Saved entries
......
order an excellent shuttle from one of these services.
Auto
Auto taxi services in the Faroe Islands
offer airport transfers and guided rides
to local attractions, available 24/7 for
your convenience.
......
GOAL OF THE EXERCISE:
The response should contain only a verbatim copy of the lines from the line with "Auto taxi services in the Faroe Islands" to the final line of the records.

EXPECTED ANSWER:
Auto taxi services in the Faroe Islands
offer airport transfers and guided rides
to local attractions, available 24/7 for
your convenience.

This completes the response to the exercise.